## Required action
Each entry is to be reproduced verbatim, and images are to be omitted.

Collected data
....
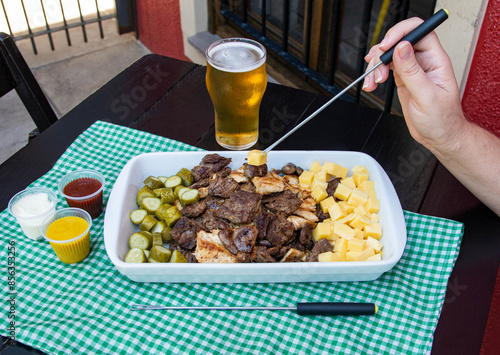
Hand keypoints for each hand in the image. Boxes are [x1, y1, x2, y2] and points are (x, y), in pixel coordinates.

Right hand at [362, 18, 468, 152]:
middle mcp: (424, 62)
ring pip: (389, 54)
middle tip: (377, 71)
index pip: (419, 33)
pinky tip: (372, 82)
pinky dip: (375, 73)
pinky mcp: (403, 79)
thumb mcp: (427, 96)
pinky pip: (386, 67)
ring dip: (376, 65)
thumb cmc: (442, 120)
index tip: (386, 46)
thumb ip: (413, 72)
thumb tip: (402, 48)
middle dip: (383, 54)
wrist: (439, 136)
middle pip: (399, 42)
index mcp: (436, 61)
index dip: (401, 34)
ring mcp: (412, 70)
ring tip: (372, 81)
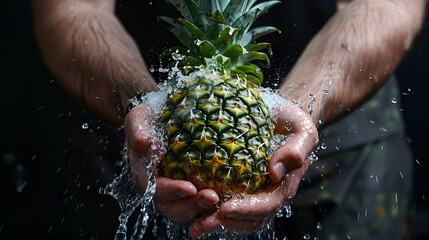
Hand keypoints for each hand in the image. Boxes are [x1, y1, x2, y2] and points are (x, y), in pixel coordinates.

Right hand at [124, 104, 218, 222]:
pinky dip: (211, 208)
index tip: (189, 188)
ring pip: (186, 211)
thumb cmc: (150, 119)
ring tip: (219, 198)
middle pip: (172, 208)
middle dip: (191, 206)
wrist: (163, 119)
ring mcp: (176, 194)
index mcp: (144, 174)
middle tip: (212, 197)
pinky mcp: (192, 193)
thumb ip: (137, 129)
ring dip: (202, 208)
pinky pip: (201, 207)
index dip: (171, 191)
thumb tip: (144, 143)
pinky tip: (228, 200)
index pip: (155, 189)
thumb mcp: (140, 117)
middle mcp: (159, 188)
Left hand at [189, 105, 318, 237]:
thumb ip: (296, 150)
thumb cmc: (290, 122)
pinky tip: (194, 214)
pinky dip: (212, 214)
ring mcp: (255, 194)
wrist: (281, 117)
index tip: (225, 207)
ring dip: (218, 225)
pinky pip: (228, 209)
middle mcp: (270, 195)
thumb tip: (274, 172)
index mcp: (284, 185)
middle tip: (203, 223)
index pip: (267, 204)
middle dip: (227, 224)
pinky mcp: (241, 189)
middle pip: (251, 220)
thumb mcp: (301, 129)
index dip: (247, 209)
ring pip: (239, 221)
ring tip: (196, 227)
....
## Answer
Hand keypoints for each hand in the image. Boxes are [x1, y1, x2, y2] and points are (x, y), in pixel coordinates.

Right hand at [362, 18, 468, 152]:
middle mcp: (424, 62)
ring pip: (389, 54)
middle tip: (377, 71)
index pip: (419, 33)
pinky tip: (372, 82)
pinky dip: (375, 73)
pinky mcp: (403, 79)
thumb mcp: (427, 96)
pinky pip: (386, 67)
ring dip: (376, 65)
thumb cmc: (442, 120)
index tip: (386, 46)
thumb ip: (413, 72)
thumb tip: (402, 48)
middle dip: (383, 54)
wrist: (439, 136)
middle pip: (399, 42)
index mcp: (436, 61)
index dip: (401, 34)
ring mcp: (412, 70)
ring tip: (372, 81)
Hand keypoints for each hand in the image. Boxes are [x1, y1, x2, y2] and points are (x, y), in pixel coordinates.

Right hand at [124, 104, 218, 222]:
pinky dip: (211, 208)
index tip: (189, 188)
ring pip: (186, 211)
thumb cmc: (150, 119)
ring tip: (219, 198)
middle pip: (172, 208)
middle dip: (191, 206)
wrist: (163, 119)
ring mcp: (176, 194)
index mcp: (144, 174)
middle tip: (212, 197)
pinky mcp: (192, 193)
thumb ip: (137, 129)
ring dip: (202, 208)
pinky pip: (201, 207)
index dip: (171, 191)
thumb tip: (144, 143)
pinky tip: (228, 200)
index pip: (155, 189)
thumb mcp: (140, 117)
middle mcp: (159, 188)
Left hand at [189, 105, 318, 237]:
thumb ip: (296, 150)
thumb cmc: (290, 122)
pinky tip: (194, 214)
pinky dip: (212, 214)
ring mcp: (255, 194)
wrist: (281, 117)
index tip: (225, 207)
ring dip: (218, 225)
pinky pip: (228, 209)
middle mcp: (270, 195)
thumb tip: (274, 172)
index mcp: (284, 185)
middle tip: (203, 223)
index pip: (267, 204)
middle dip: (227, 224)
pinky mcp: (241, 189)
middle pip: (251, 220)
thumb mcp: (301, 129)
index dip: (247, 209)
ring pip: (239, 221)
ring tip: (196, 227)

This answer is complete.